_WORK ITEM_
Among the records that follow, find the line with "Zoning Public Hearing: December" and the line with "Mr. Malinowski noted". Set down those lines and all lines between them exactly, without adding anything.

(Collected data entries)
/---
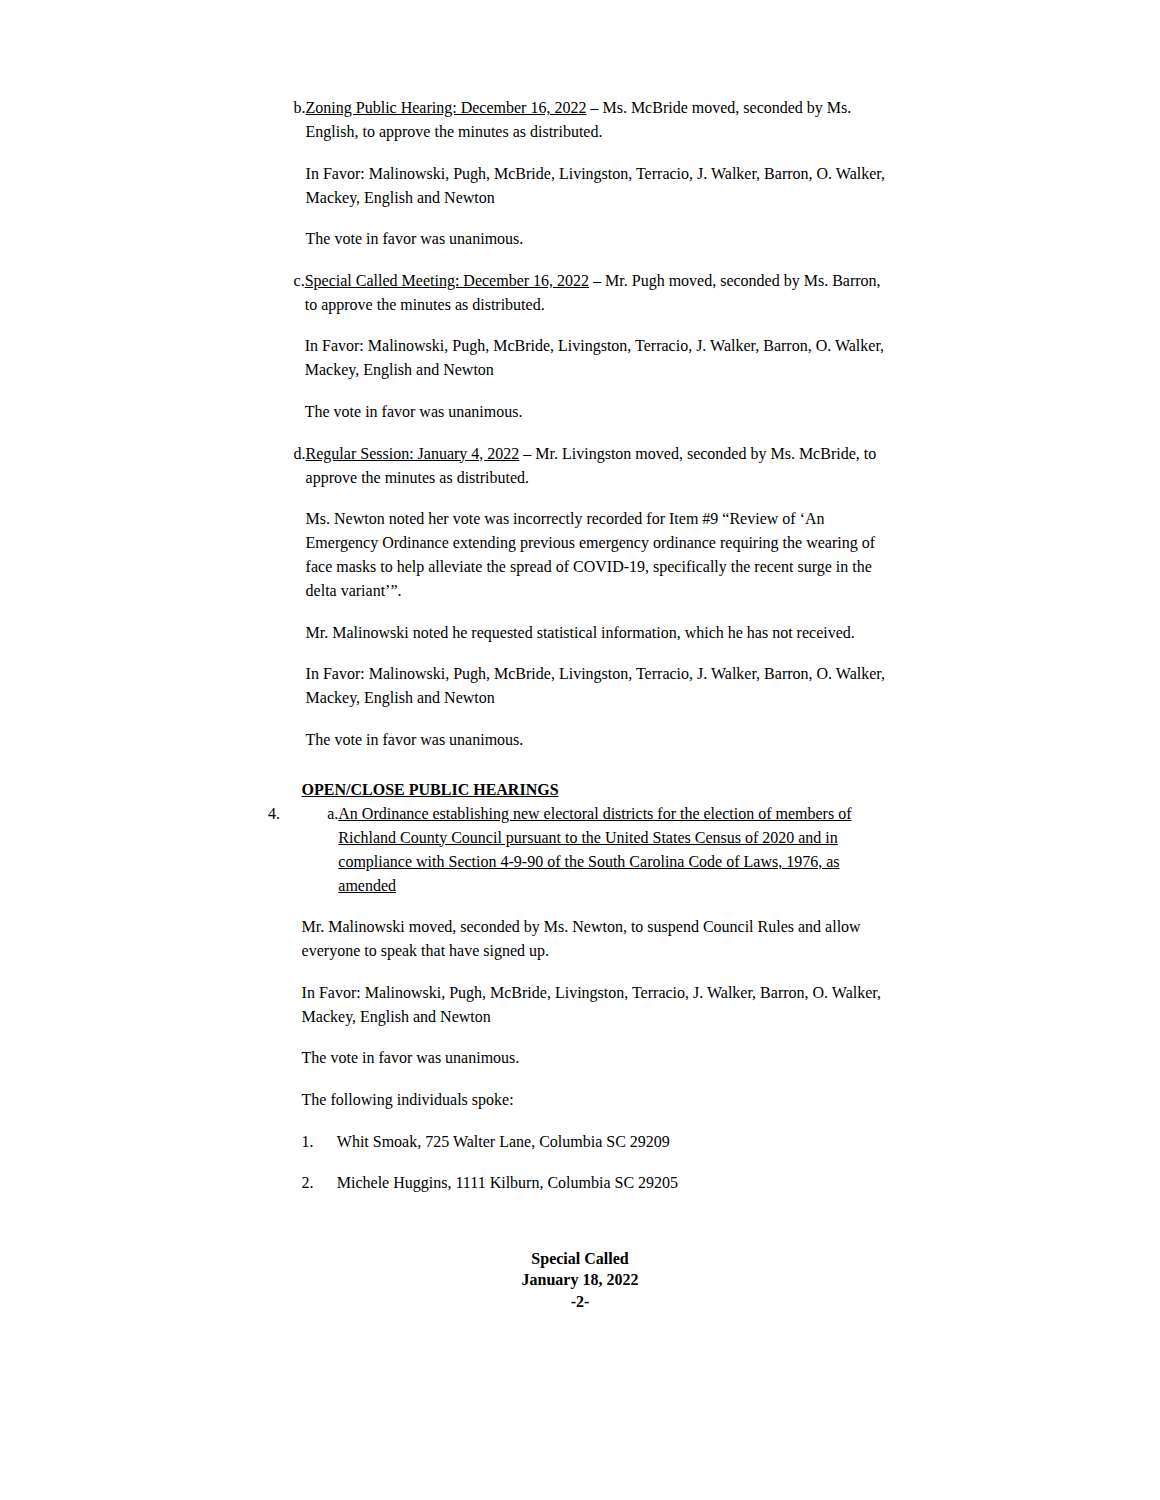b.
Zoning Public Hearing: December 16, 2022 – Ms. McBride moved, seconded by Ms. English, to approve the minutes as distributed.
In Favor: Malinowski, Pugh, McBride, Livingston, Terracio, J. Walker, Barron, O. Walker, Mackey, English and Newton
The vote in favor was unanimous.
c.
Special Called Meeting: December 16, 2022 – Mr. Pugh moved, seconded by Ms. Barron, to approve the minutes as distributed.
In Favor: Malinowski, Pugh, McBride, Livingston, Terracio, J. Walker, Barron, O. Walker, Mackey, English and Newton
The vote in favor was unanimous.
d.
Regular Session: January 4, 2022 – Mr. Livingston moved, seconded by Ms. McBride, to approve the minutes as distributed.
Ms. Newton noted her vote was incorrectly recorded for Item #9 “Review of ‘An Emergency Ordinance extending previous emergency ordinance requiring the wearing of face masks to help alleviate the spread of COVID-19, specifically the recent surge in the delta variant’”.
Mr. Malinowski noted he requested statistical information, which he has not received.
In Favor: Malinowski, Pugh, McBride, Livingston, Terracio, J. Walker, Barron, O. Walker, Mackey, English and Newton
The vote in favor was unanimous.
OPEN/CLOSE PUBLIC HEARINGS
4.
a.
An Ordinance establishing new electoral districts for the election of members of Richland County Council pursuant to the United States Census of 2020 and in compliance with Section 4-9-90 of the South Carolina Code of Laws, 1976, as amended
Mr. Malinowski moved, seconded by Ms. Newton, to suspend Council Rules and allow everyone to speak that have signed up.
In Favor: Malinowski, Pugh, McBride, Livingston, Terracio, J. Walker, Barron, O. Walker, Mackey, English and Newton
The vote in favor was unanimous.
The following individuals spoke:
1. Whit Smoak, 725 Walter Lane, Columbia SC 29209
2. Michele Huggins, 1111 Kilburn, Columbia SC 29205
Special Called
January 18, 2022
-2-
\---
_TASK SOLUTION_
Zoning Public Hearing: December 16, 2022 – Ms. McBride moved, seconded by Ms. English, to approve the minutes as distributed.
In Favor: Malinowski, Pugh, McBride, Livingston, Terracio, J. Walker, Barron, O. Walker, Mackey, English and Newton
The vote in favor was unanimous.
c.
Special Called Meeting: December 16, 2022 – Mr. Pugh moved, seconded by Ms. Barron, to approve the minutes as distributed.
In Favor: Malinowski, Pugh, McBride, Livingston, Terracio, J. Walker, Barron, O. Walker, Mackey, English and Newton
The vote in favor was unanimous.
d.
Regular Session: January 4, 2022 – Mr. Livingston moved, seconded by Ms. McBride, to approve the minutes as distributed.
Ms. Newton noted her vote was incorrectly recorded for Item #9 “Review of ‘An Emergency Ordinance extending previous emergency ordinance requiring the wearing of face masks to help alleviate the spread of COVID-19, specifically the recent surge in the delta variant’”.
Mr. Malinowski noted he requested statistical information, which he has not received.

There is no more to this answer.